Royal DSM uses an internal price of carbon with a value of 50 euros per metric ton, exceeding the price in the European Union Emissions Trading Scheme (EU ETS), which it trades in. The company reported that it set this price for use in the valuation of large investment projects so the financial impact of GHG emissions could be accounted for:

“In order to encourage investments in low-carbon or carbon free technologies, the Executive Committee decided to include the financial impact of GHG emissions (scopes 1 and 2) through internal carbon pricing in the valuations of large investment projects from 2016 onwards. This also serves to prepare Royal DSM for the financial impact of an external carbon price, which is one of the elements of the comprehensive climate deal that was struck in Paris in December 2015 during COP21. For each large investment proposal, two business cases have to be presented. One without and one with an internal carbon price of 50 €/t CO2e.”

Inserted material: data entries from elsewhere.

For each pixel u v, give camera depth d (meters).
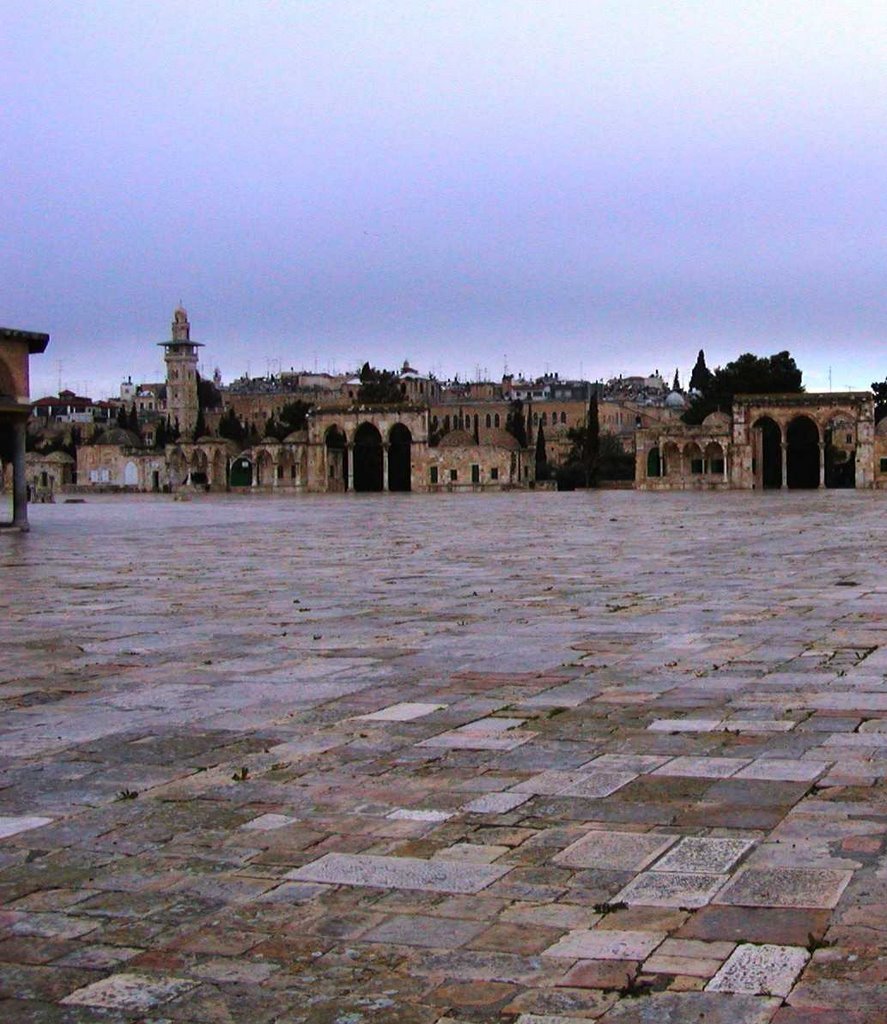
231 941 6.80
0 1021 5.93
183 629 19.39
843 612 19.83
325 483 136.00
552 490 137.12
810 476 130.12
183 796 9.72
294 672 15.23
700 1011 5.77
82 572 30.62
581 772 10.06
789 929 6.65
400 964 6.42
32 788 10.07
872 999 5.82
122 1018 5.92
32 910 7.36
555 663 15.48
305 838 8.55
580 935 6.70
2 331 49.22
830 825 8.41
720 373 173.88
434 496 112.06
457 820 8.84
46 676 15.25
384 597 23.64
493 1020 5.76
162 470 161.50
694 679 14.14
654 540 40.19
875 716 11.83
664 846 8.11
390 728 11.93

According to Geraldine Matchett, Royal DSM’s Chief Financial Officer and Member of the Managing Board,"the main benefit is to embed the consideration of a price on carbon into the general conversation in a very systematic way within the company; that it becomes a part of our language in the same way we would talk about any other embedded costs within our projects."

The company notes that in the early phase of using the price,it was added to projects already underway to reveal how decisions could have been impacted by an internal price. Since the full implementation of this corporate directive in 2016, Royal DSM has observed the advantage of being able to embed sustainability considerations more effectively at an early point in the design stage of projects, when fundamental decisions that positively contribute to the company’s climate change objectives can be readily made. The company’s preliminary observation is that the internal carbon price is being used during conceptual engineering to evaluate and select different engineering options.In coming years, Royal DSM discloses that it will undertake an evaluation of the impact of its internal price on carbon on the company’s low-carbon investment decisions, and its climate change and business objectives.